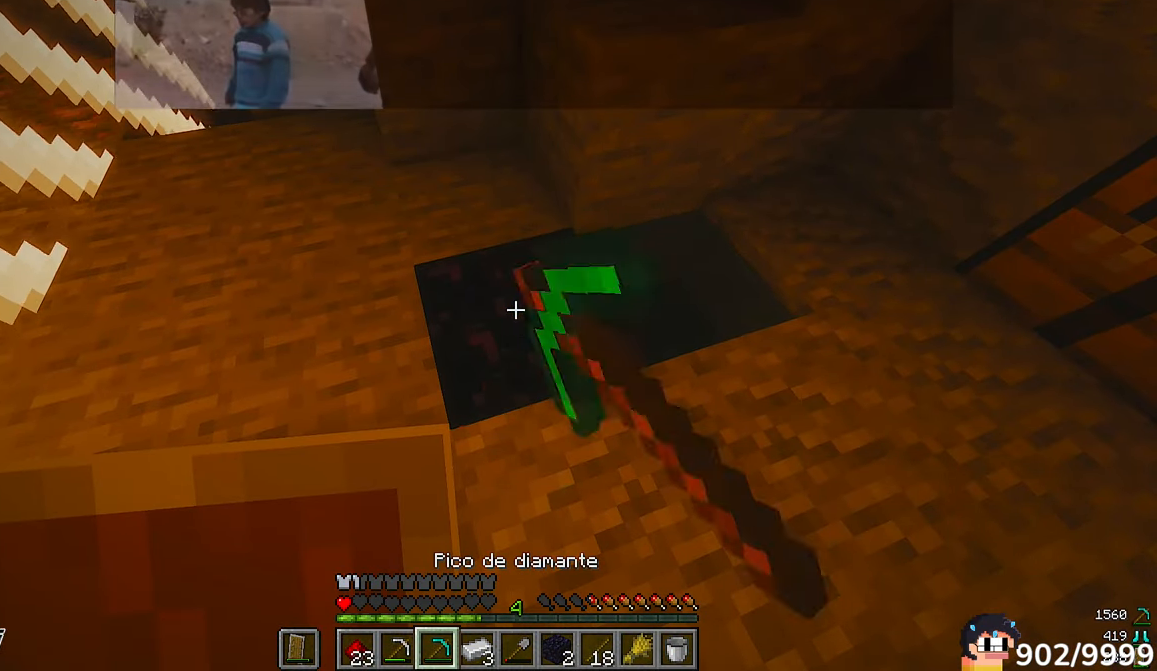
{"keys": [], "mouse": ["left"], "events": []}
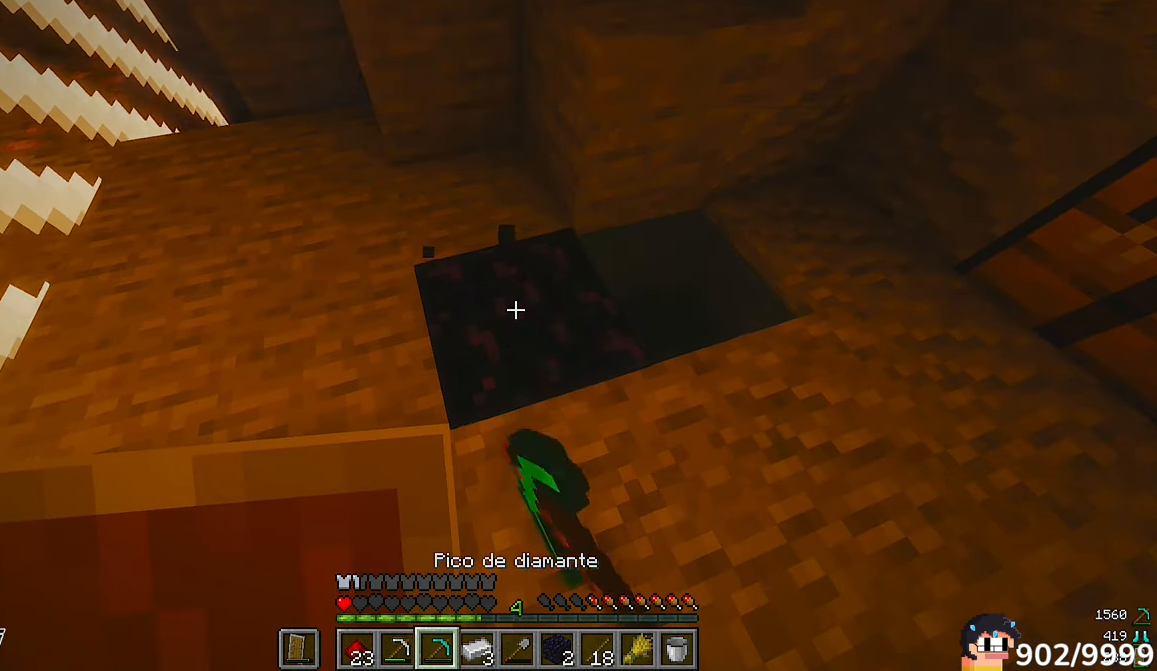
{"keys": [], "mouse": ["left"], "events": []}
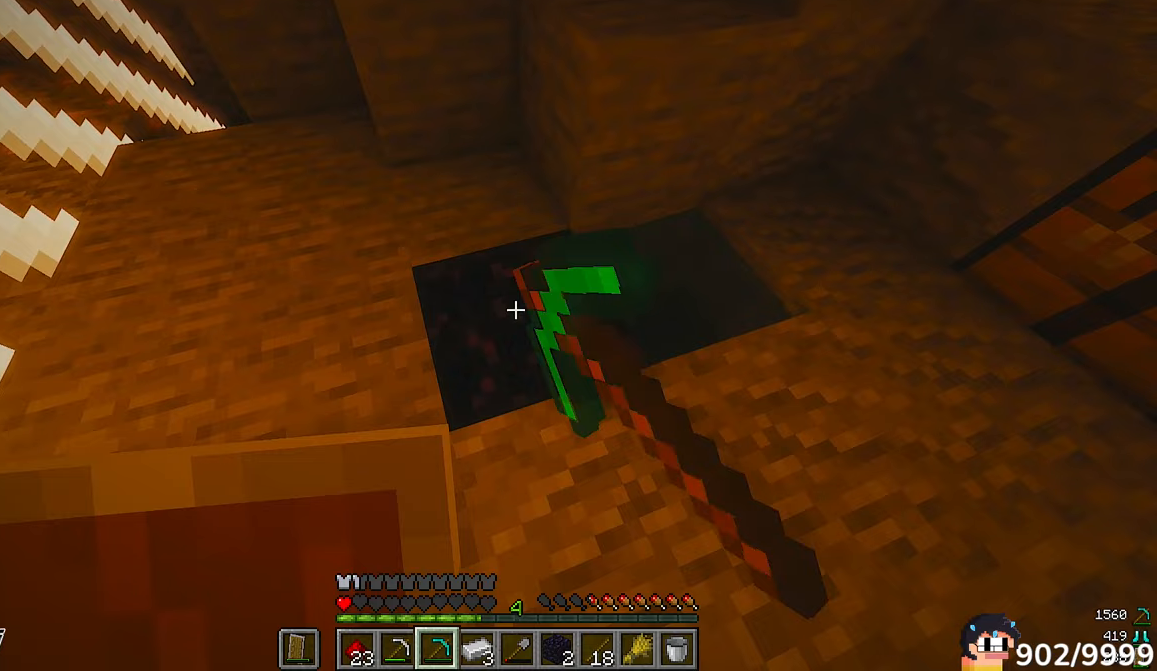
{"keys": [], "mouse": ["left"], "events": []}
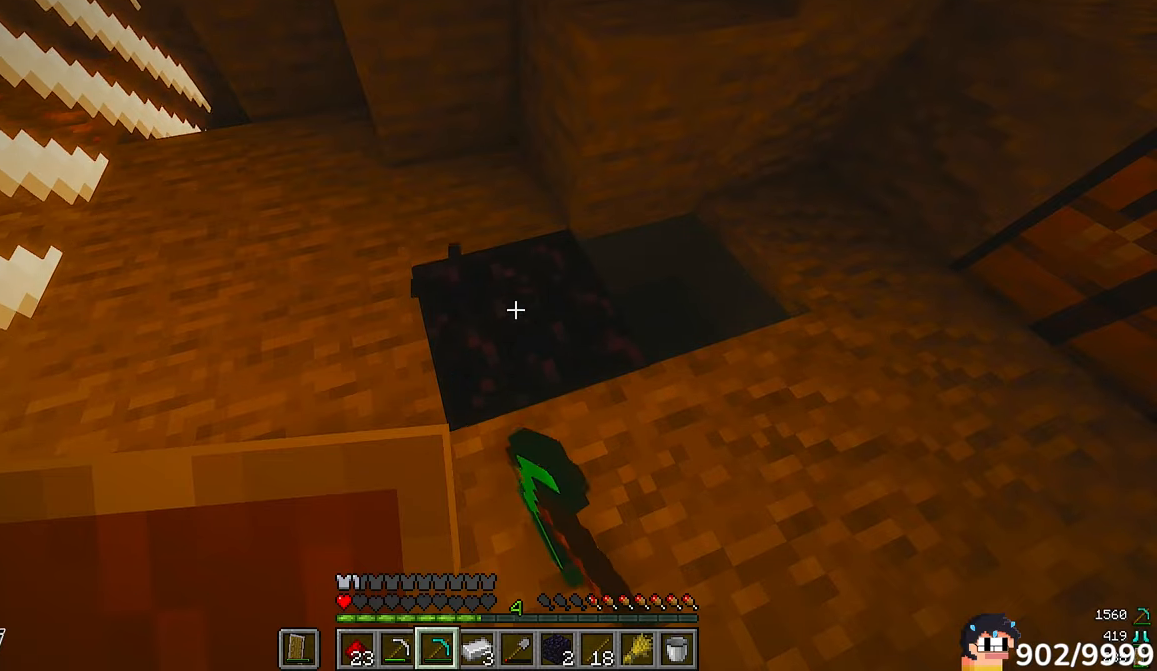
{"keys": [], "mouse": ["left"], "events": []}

============

Extract the full listing exactly, with the pictures left out.

→ **Answer to this task**:
{"keys": [], "mouse": ["left"], "events": []}
{"keys": [], "mouse": ["left"], "events": []}
{"keys": [], "mouse": ["left"], "events": []}
{"keys": [], "mouse": ["left"], "events": []}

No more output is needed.